By The Associated Press
Thirty years after a howling blizzard brought life to a standstill, Indiana residents are remembering the storm’s fury and how some cheated death while marooned in snowbound cars.
The blizzard began on Jan. 25, 1978, and continued for two more days, bringing the lowest non-hurricane-related barometric pressure ever measured in the United States — 28.28 inches — said Dave Tucek, a National Weather Service meteorologist in Indianapolis.
Eleven people died in Indiana from traffic accidents and the deadly cold that accompanied the heavy snowfall. High winds quickly whipped the snow into drifts the towered 10 to 20 feet high, leaving roads impassable and stranding motorists.

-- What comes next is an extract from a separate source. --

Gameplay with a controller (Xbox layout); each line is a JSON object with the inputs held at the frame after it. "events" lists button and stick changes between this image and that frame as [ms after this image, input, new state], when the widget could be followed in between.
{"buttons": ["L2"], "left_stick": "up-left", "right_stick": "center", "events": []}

“In the case of the 1978 event, two fronts, two pressure centers, converged and the timing was just right,” said Ken Scheeringa, associate state climatologist.
During the blizzard crisis, Gov. Otis Bowen declared a snow emergency and more than 1,000 Indiana National Guard personnel were mobilized to help stranded travelers, snowbound workers and families whose homes had lost heat and electrical power during the crisis.
In Indianapolis, some people used the storm’s cover to loot stores.
But people also pulled together. At hotels, managers served food, and guests made their own beds. Car dealerships lent four-wheel drive vehicles to emergency workers.
A police office told The Indianapolis Star that the roughly 300 people stranded at Indianapolis International Airport were “one big happy family.”
In Bloomington, Indiana University officials closed the Bloomington campus for the first time ever.
Up to 40 inches of snow fell in some areas of northern Indiana, and South Bend’s 36 inches was the highest total reported for a Hoosier city.
Indianapolis got a single-day record of 15.5 inches on Jan. 26th which, combined with snow already on the ground before the storm arrived, made for a 20-inch snow cover.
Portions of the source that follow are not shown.